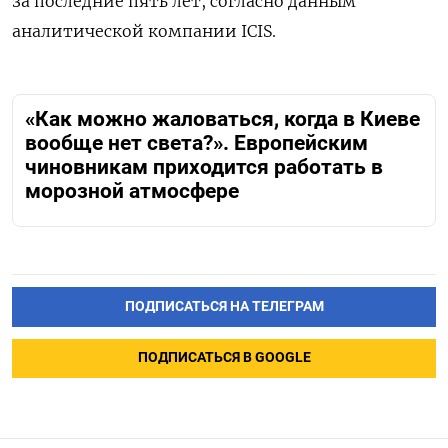
за последние пять лет, согласно данным
аналитической компании ICIS.
«Как можно жаловаться, когда в Киеве
вообще нет света?». Европейским
чиновникам приходится работать в
морозной атмосфере
ПОДПИСАТЬСЯ НА ТЕЛЕГРАМ
ПОДПИСАТЬСЯ В GOOGLE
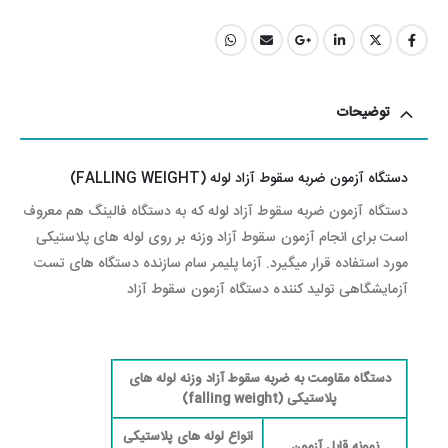
توضیحات
دستگاه آزمون ضربه سقوط آزاد لوله (FALLING WEIGHT)
دستگاه آزمون ضربه سقوط آزاد لوله که به دستگاه فالینگ هم معروف
است برای انجام آزمون سقوط آزاد وزنه بر روی لوله های پلاستیکی
مورد استفاده قرار میگیرد. آزما پلیمر سام سازنده دستگاه های تست
آزمایشگاهی تولید کننده دستگاه آزمون سقوط آزاد
دستگاه مقاومت به ضربه سقوط آزاد وزنه لوله های
پلاستیکی (falling weight)
انواع لوله های پلاستیکی
نمونه قابل آزمون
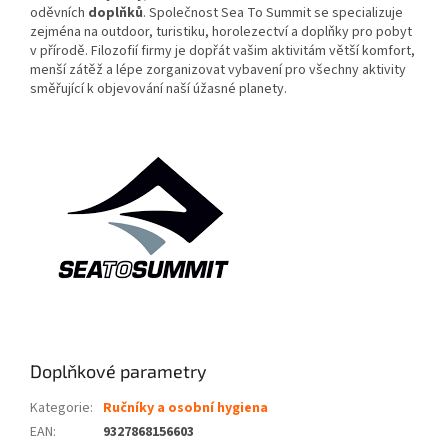
oděvních
doplňků
. Společnost Sea To Summit se specializuje
zejména na outdoor, turistiku, horolezectví a doplňky pro pobyt
v přírodě. Filozofií firmy je dopřát vašim aktivitám větší komfort,
menší zátěž a lépe zorganizovat vybavení pro všechny aktivity
směřující k objevování naší úžasné planety.
Doplňkové parametry
Kategorie
:
Ručníky a osobní hygiena
EAN
:
9327868156603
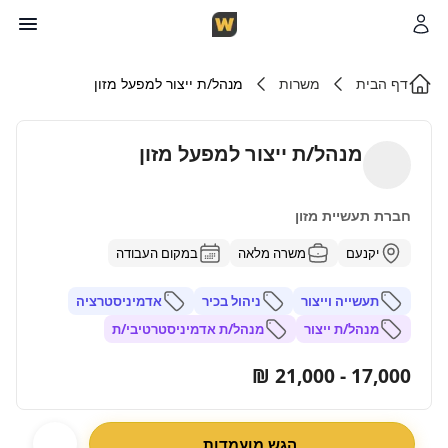
דף הבית
משרות
מנהל/ת ייצור למפעל מזון
מנהל/ת ייצור למפעל מזון
חברת תעשיית מזון
יקנעם
משרה מלאה
במקום העבודה
תעשייה וייצור
ניהול בכיר
אדמיניסטרציה
מנהל/ת ייצור
מנהל/ת אדמיניסטרטיבי/ת
17,000 - 21,000 ₪
הגש מועמדות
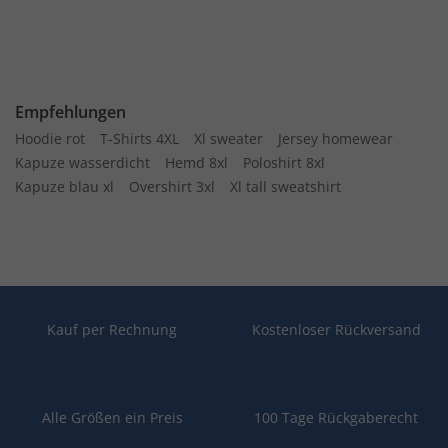
Empfehlungen
Hoodie rot
T-Shirts 4XL
Xl sweater
Jersey homewear
Kapuze wasserdicht
Hemd 8xl
Poloshirt 8xl
Kapuze blau xl
Overshirt 3xl
Xl tall sweatshirt
Kauf per Rechnung
Kostenloser Rückversand
Alle Größen ein Preis
100 Tage Rückgaberecht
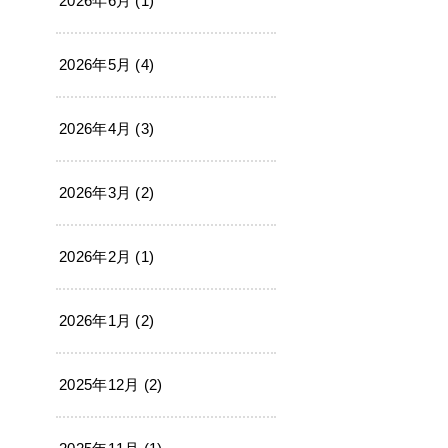
2026年6月 (1)
2026年5月 (4)
2026年4月 (3)
2026年3月 (2)
2026年2月 (1)
2026年1月 (2)
2025年12月 (2)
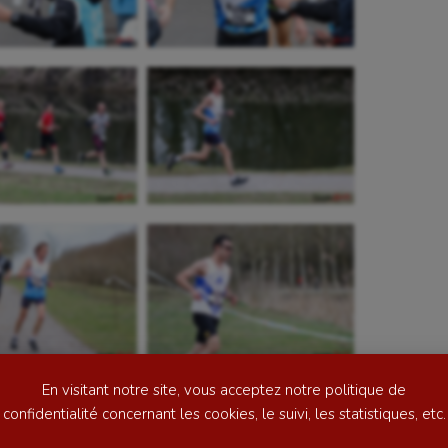
se
Kayak-polo
tation
Korfbal
lade
Longue paume
ime
Moto
ess
Natation
En visitant notre site, vous acceptez notre politique de
football
Natation artistique
confidentialité concernant les cookies, le suivi, les statistiques, etc.
ball américain
Omnisports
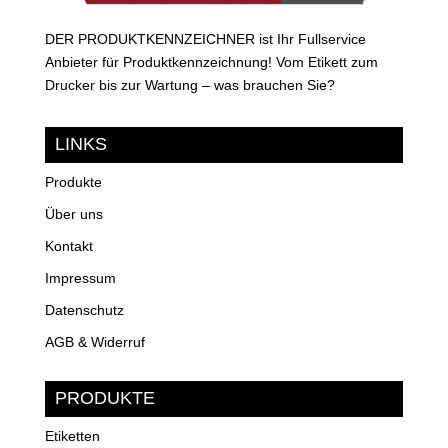
DER PRODUKTKENNZEICHNER ist Ihr Fullservice
Anbieter für Produktkennzeichnung! Vom Etikett zum
Drucker bis zur Wartung – was brauchen Sie?
LINKS
Produkte
Über uns
Kontakt
Impressum
Datenschutz
AGB & Widerruf
PRODUKTE
Etiketten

- To do: The records above must be printed exactly, but the pictures they hold should be omitted.

- Exercise solution:
за последние пять лет, согласно данным
аналитической компании ICIS.
«Как можно жаловаться, когда в Киеве
вообще нет света?». Европейским
чиновникам приходится работать в
морозной атмосфере
ПОДПИСАТЬСЯ НА ТЕЛЕГРАМ
ПОДПИСАТЬСЯ В GOOGLE
توضیحات
دستگاه آزمون ضربه سقوط آزاد لوله (FALLING WEIGHT)
دستگاه آزمون ضربه سقوط آزاد لوله که به دستگاه فالینگ هم معروف
است برای انجام آزمون سقوط آزاد وزنه بر روی لوله های پلاستیکی
مورد استفاده قرار میگیرد. آزما پلیمر سام سازنده دستگاه های تست
آزمایشگاهی تولید کننده دستگاه آزمون سقوط آزاد
دستگاه مقاومت به ضربه سقوط آزاد وزنه لوله های
پلاستیکی (falling weight)
انواع لوله های پلاستیکی
نمونه قابل آزمون
oděvních
doplňků
. Společnost Sea To Summit se specializuje
zejména na outdoor, turistiku, horolezectví a doplňky pro pobyt
v přírodě. Filozofií firmy je dopřát vašim aktivitám větší komfort,
menší zátěž a lépe zorganizovat vybavení pro všechny aktivity
směřující k objevování naší úžasné planety.
Doplňkové parametry
Kategorie
:
Ručníky a osobní hygiena
EAN
:
9327868156603
דף הבית
משרות
מנהל/ת ייצור למפעל מזון
מנהל/ת ייצור למפעל מזון
חברת תעשיית מזון
יקנעם
משרה מלאה
במקום העבודה
תעשייה וייצור
ניהול בכיר
אדמיניסטרציה
מנהל/ת ייצור
מנהל/ת אדמיניסטרטיבי/ת
17,000 - 21,000 ₪
הגש מועמדות
Empfehlungen
Hoodie rot
T-Shirts 4XL
Xl sweater
Jersey homewear
Kapuze wasserdicht
Hemd 8xl
Poloshirt 8xl
Kapuze blau xl
Overshirt 3xl
Xl tall sweatshirt
Kauf per Rechnung
Kostenloser Rückversand
Alle Größen ein Preis
100 Tage Rückgaberecht
2026年6月 (1)
2026年5月 (4)
2026年4月 (3)
2026年3月 (2)
2026年2月 (1)
2026年1月 (2)
2025年12月 (2)
se
Kayak-polo
tation
Korfbal
lade
Longue paume
ime
Moto
ess
Natation
En visitant notre site, vous acceptez notre politique de
football
Natation artistique
confidentialité concernant les cookies, le suivi, les statistiques, etc.
ball américain
Omnisports
DER PRODUKTKENNZEICHNER ist Ihr Fullservice
Anbieter für Produktkennzeichnung! Vom Etikett zum
Drucker bis zur Wartung – was brauchen Sie?
LINKS
Produkte
Über uns
Kontakt
Impressum
Datenschutz
AGB & Widerruf
PRODUKTE
Etiketten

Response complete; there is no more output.